I really appreciate you doing a lot of the legwork for me on this one Jeff (though admittedly I could have predicted the Barr, Obama, McCain ranking on this particular issue). In a surprising turn of events, Bob Barr leads after two events in this decathlon. Is it possible he may bring home the gold? (No, especially not looking at some of the issues left and knowing or at least suspecting Jeff's bents on said issues.)

Matt raises an interesting point. I'm curious what programs he has in mind specifically? (I, like Jeff, tend to focus more on the absence of government intrusion as opposed to the presence of government assistance on the issue of civil liberties, so I'm really quite unaware of such programs.)

Matthew B. Novak said...

I'm thinking largely of financial support (whether direct or in tax-break form) for organizations that advocate for civil rights; equal access legislation (primarily for the disabled, but others as well) and enforcement, and how they'll come down on the free exercise vs. establishment dillemma.

Matthew B. Novak said...

I'd also throw civil rights for immigrants (both legal and il) into this mix too.

Jeff said...

Matt - I make a distinction between civil liberties (constitutionally protected freedoms) and civil rights. I'll cover a lot of civil rights issues when I tackle regulatory enforcement (#4), since that's the main area of influence the executive has over such issues. The Bush administration has done most of its eviscerating of civil rights by not enforcing regulations that are on the books.

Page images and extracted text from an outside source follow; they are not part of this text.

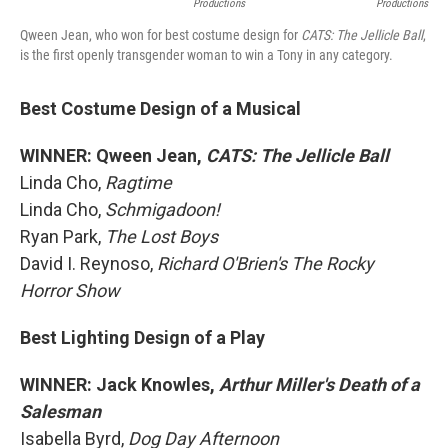
Productions
Productions
Qween Jean, who won for best costume design for
CATS: The Jellicle Ball
,
is the first openly transgender woman to win a Tony in any category.
Best Costume Design of a Musical
WINNER: Qween Jean,
CATS: The Jellicle Ball
Linda Cho,
Ragtime
Linda Cho,
Schmigadoon!
Ryan Park,
The Lost Boys
David I. Reynoso,
Richard O'Brien's The Rocky
Horror Show
Best Lighting Design of a Play
WINNER: Jack Knowles,
Arthur Miller's Death of a
Salesman
Isabella Byrd,
Dog Day Afternoon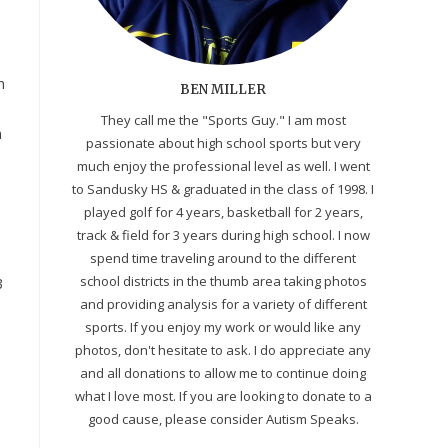
n
BEN MILLER
They call me the "Sports Guy." I am most
n
passionate about high school sports but very
much enjoy the professional level as well. I went
to Sandusky HS & graduated in the class of 1998. I
played golf for 4 years, basketball for 2 years,
track & field for 3 years during high school. I now
spend time traveling around to the different
school districts in the thumb area taking photos
3
and providing analysis for a variety of different
sports. If you enjoy my work or would like any
photos, don't hesitate to ask. I do appreciate any
and all donations to allow me to continue doing
what I love most. If you are looking to donate to a
good cause, please consider Autism Speaks.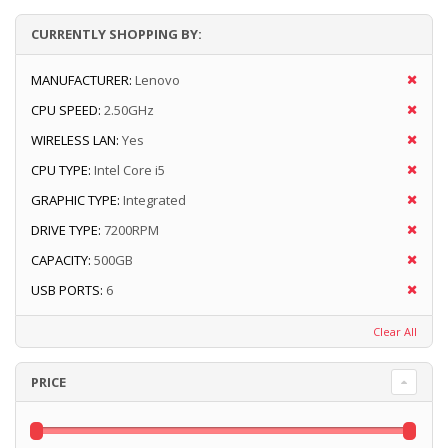
CURRENTLY SHOPPING BY:
MANUFACTURER:
Lenovo
CPU SPEED:
2.50GHz
WIRELESS LAN:
Yes
CPU TYPE:
Intel Core i5
GRAPHIC TYPE:
Integrated
DRIVE TYPE:
7200RPM
CAPACITY:
500GB
USB PORTS:
6
Clear All
PRICE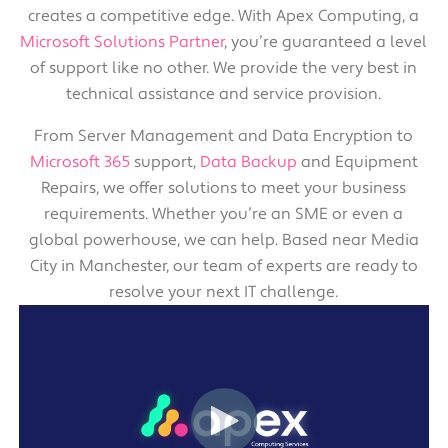
creates a competitive edge. With Apex Computing, a
Microsoft Solutions Partner
, you’re guaranteed a level
of support like no other. We provide the very best in
technical assistance and service provision.
From Server Management and Data Encryption to
Microsoft 365
support,
Data Backup
and Equipment
Repairs, we offer solutions to meet your business
requirements. Whether you’re an SME or even a
global powerhouse, we can help. Based near Media
City in Manchester, our team of experts are ready to
resolve your next IT challenge.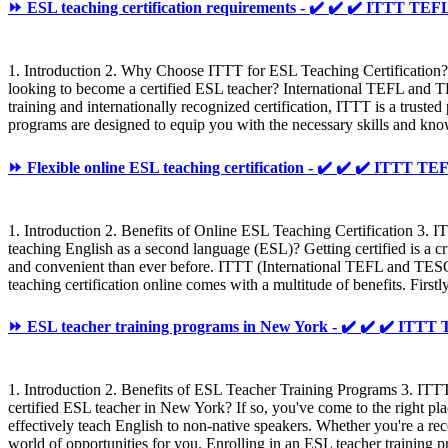
⏩ ESL teaching certification requirements - ✔️ ✔️ ✔️ ITTT T
1. Introduction 2. Why Choose ITTT for ESL Teaching Certification?
looking to become a certified ESL teacher? International TEFL and T
training and internationally recognized certification, ITTT is a trust
programs are designed to equip you with the necessary skills and know
⏩ Flexible online ESL teaching certification - ✔️ ✔️ ✔️ ITTT 
1. Introduction 2. Benefits of Online ESL Teaching Certification 3.
teaching English as a second language (ESL)? Getting certified is a cr
and convenient than ever before. ITTT (International TEFL and TESOL
teaching certification online comes with a multitude of benefits. First
⏩ ESL teacher training programs in New York - ✔️ ✔️ ✔️ IT
1. Introduction 2. Benefits of ESL Teacher Training Programs 3. I
certified ESL teacher in New York? If so, you've come to the right p
effectively teach English to non-native speakers. Whether you're a rec
world of opportunities for you. Enrolling in an ESL teacher training p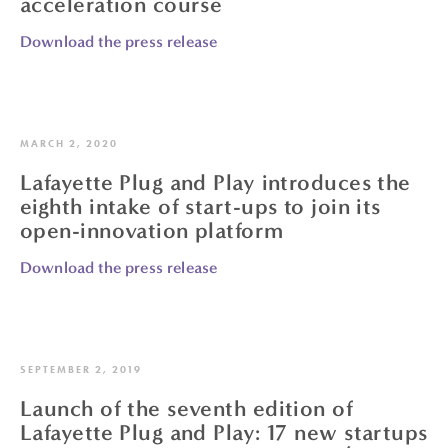
acceleration course
Download the press release
MARCH 2, 2020
Lafayette Plug and Play introduces the
eighth intake of start-ups to join its
open-innovation platform
Download the press release
SEPTEMBER 2, 2019
Launch of the seventh edition of
Lafayette Plug and Play: 17 new startups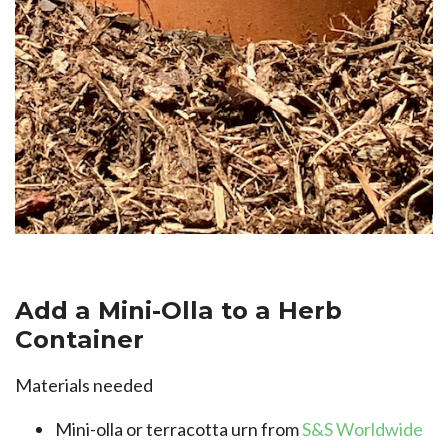
Add a Mini-Olla to a Herb
Container
Materials needed
Mini-olla or terracotta urn from
S&S Worldwide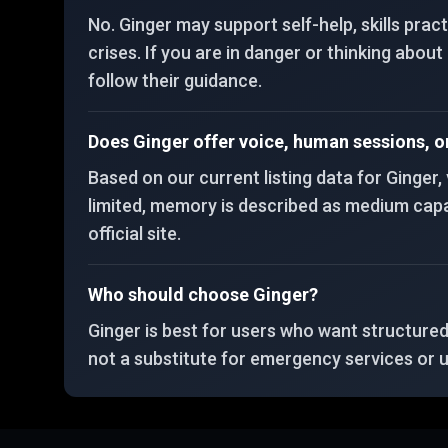
No. Ginger may support self-help, skills prac
crises. If you are in danger or thinking abou
follow their guidance.
Does Ginger offer voice, human sessions, 
Based on our current listing data for Ginger
limited, memory is described as medium capaci
official site.
Who should choose Ginger?
Ginger is best for users who want structure
not a substitute for emergency services or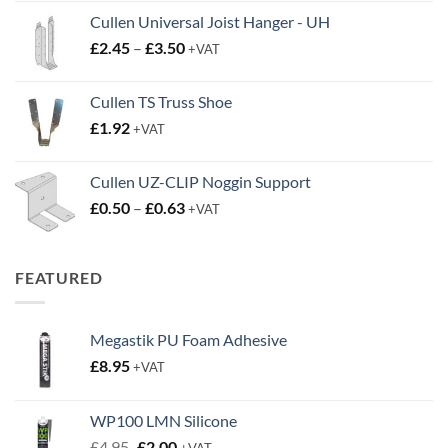
Cullen Universal Joist Hanger - UH
Price
£
2.45
–
£
3.50
+VAT
range:
£2.45
Cullen TS Truss Shoe
through
£
1.92
+VAT
£3.50
Cullen UZ-CLIP Noggin Support
Price
£
0.50
–
£
0.63
+VAT
range:
£0.50
through
FEATURED
£0.63
Megastik PU Foam Adhesive
£
8.95
+VAT
WP100 LMN Silicone
Original
Current
£
4.95
£
2.00
+VAT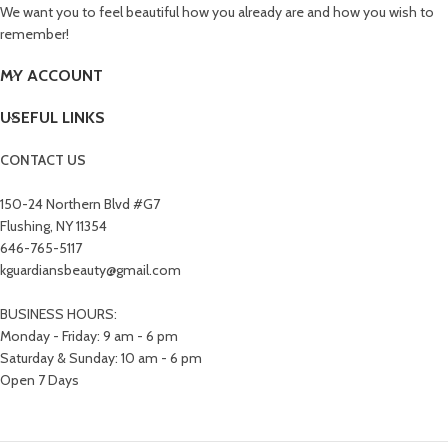
We want you to feel beautiful how you already are and how you wish to
remember!
MY ACCOUNT
USEFUL LINKS
CONTACT US
150-24 Northern Blvd #G7
Flushing, NY 11354
646-765-5117
kguardiansbeauty@gmail.com
BUSINESS HOURS:
Monday - Friday: 9 am - 6 pm
Saturday & Sunday: 10 am - 6 pm
Open 7 Days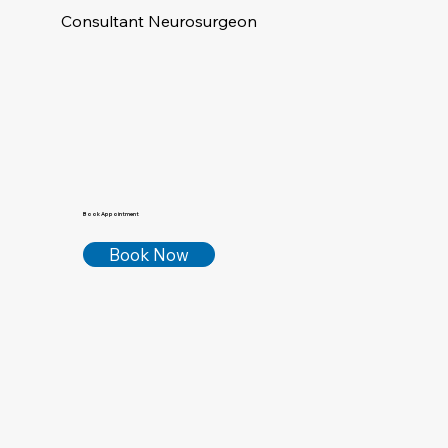
Consultant Neurosurgeon
Book Appointment
Book Now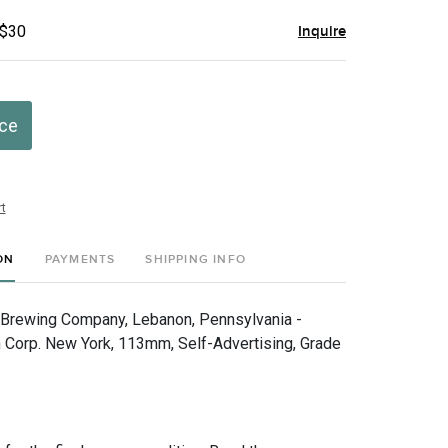
 $30
Inquire
ice
t
ON
PAYMENTS
SHIPPING INFO
 Brewing Company, Lebanon, Pennsylvania -
 Corp. New York, 113mm, Self-Advertising, Grade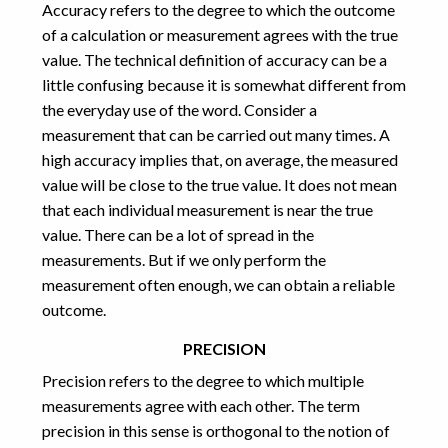
Accuracy refers to the degree to which the outcome
Physics
(6)
of a calculation or measurement agrees with the true
Programming
(7)
Puzzles
(1)
value. The technical definition of accuracy can be a
Uncategorized
(1)
little confusing because it is somewhat different from
the everyday use of the word. Consider a
measurement that can be carried out many times. A
high accuracy implies that, on average, the measured
value will be close to the true value. It does not mean
that each individual measurement is near the true
value. There can be a lot of spread in the
measurements. But if we only perform the
measurement often enough, we can obtain a reliable
outcome.
PRECISION
Precision refers to the degree to which multiple
measurements agree with each other. The term
precision in this sense is orthogonal to the notion of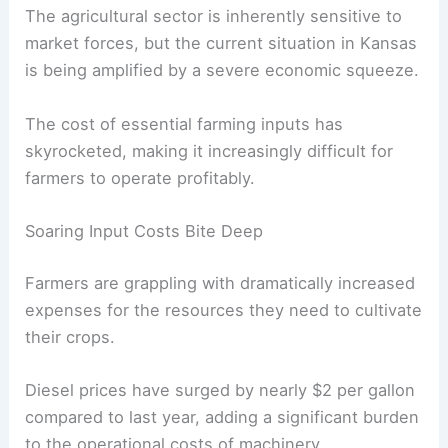
The agricultural sector is inherently sensitive to
market forces, but the current situation in Kansas
is being amplified by a severe economic squeeze.
The cost of essential farming inputs has
skyrocketed, making it increasingly difficult for
farmers to operate profitably.
Soaring Input Costs Bite Deep
Farmers are grappling with dramatically increased
expenses for the resources they need to cultivate
their crops.
Diesel prices have surged by nearly $2 per gallon
compared to last year, adding a significant burden
to the operational costs of machinery.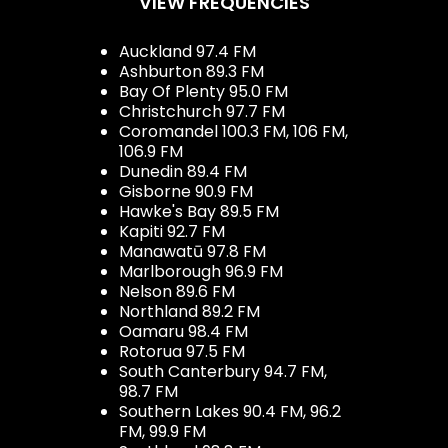
VIEW FREQUENCIES
Auckland 97.4 FM
Ashburton 89.3 FM
Bay Of Plenty 95.0 FM
Christchurch 97.7 FM
Coromandel 100.3 FM, 106 FM,
106.9 FM
Dunedin 89.4 FM
Gisborne 90.9 FM
Hawke's Bay 89.5 FM
Kapiti 92.7 FM
Manawatū 97.8 FM
Marlborough 96.9 FM
Nelson 89.6 FM
Northland 89.2 FM
Oamaru 98.4 FM
Rotorua 97.5 FM
South Canterbury 94.7 FM,
98.7 FM
Southern Lakes 90.4 FM, 96.2
FM, 99.9 FM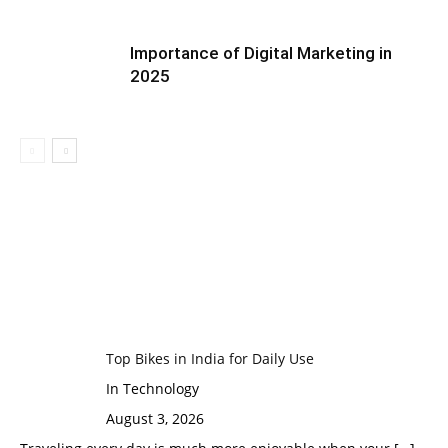
Importance of Digital Marketing in
2025
Top Bikes in India for Daily Use
In Technology
August 3, 2026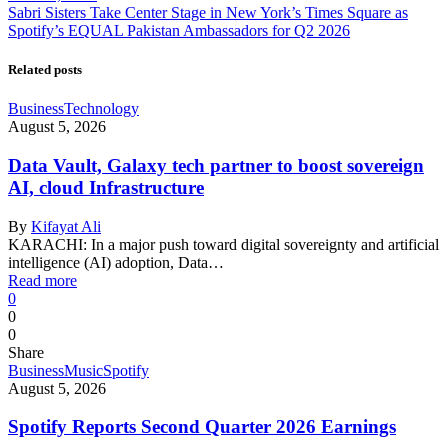
Sabri Sisters Take Center Stage in New York’s Times Square as
Spotify’s EQUAL Pakistan Ambassadors for Q2 2026
Related posts
Business
Technology
August 5, 2026
Data Vault, Galaxy tech partner to boost sovereign
AI, cloud Infrastructure
By
Kifayat Ali
KARACHI: In a major push toward digital sovereignty and artificial
intelligence (AI) adoption, Data…
Read more
0
0
0
Share
Business
Music
Spotify
August 5, 2026
Spotify Reports Second Quarter 2026 Earnings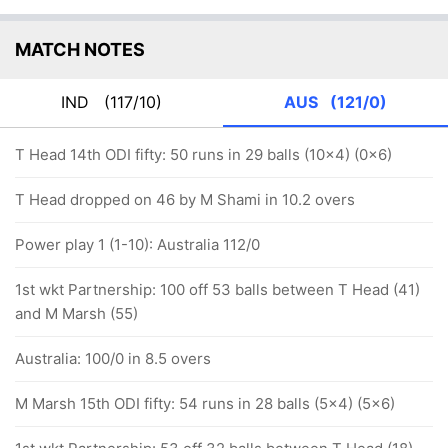
MATCH NOTES
IND
(117/10)
AUS
(121/0)
T Head 14th ODI fifty: 50 runs in 29 balls (10x4) (0x6)
T Head dropped on 46 by M Shami in 10.2 overs
Power play 1 (1-10): Australia 112/0
1st wkt Partnership: 100 off 53 balls between T Head (41)
and M Marsh (55)
Australia: 100/0 in 8.5 overs
M Marsh 15th ODI fifty: 54 runs in 28 balls (5x4) (5x6)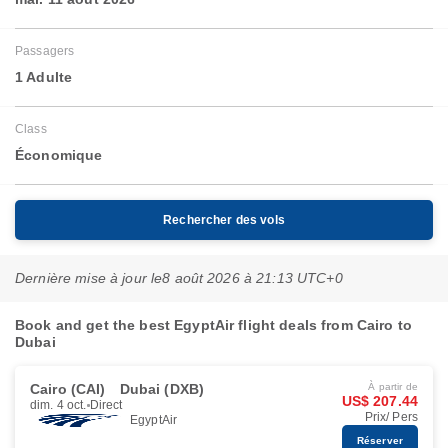
Passagers
1 Adulte
Class
Économique
Rechercher des vols
Dernière mise à jour le
8 août 2026 à 21:13 UTC+0
Book and get the best EgyptAir flight deals from Cairo to
Dubai
Cairo (CAI)
Dubai (DXB)
À partir de
US$ 207.44
dim. 4 oct.
Direct
Prix/ Pers
EgyptAir
Réserver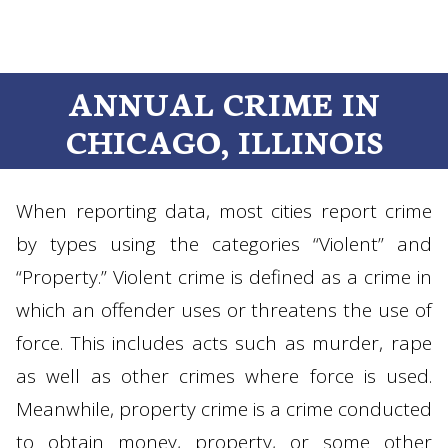
ANNUAL CRIME IN
CHICAGO, ILLINOIS
When reporting data, most cities report crime
by types using the categories “Violent” and
“Property.” Violent crime is defined as a crime in
which an offender uses or threatens the use of
force. This includes acts such as murder, rape
as well as other crimes where force is used.
Meanwhile, property crime is a crime conducted
to obtain money, property, or some other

Free exercise/establishment and immigration are both excellent issues that just missed the cut. They'd probably be 11 and 12. I'll get into church/state separation somewhat when I talk about education policy (#9) and the judiciary (half of #10). Immigration was an oversight on my part - especially because the executive, via the ICE, has influence over visa enforcement and asylum policies - and I'll probably give y'all a bonus post on that. Thanks for pointing that out.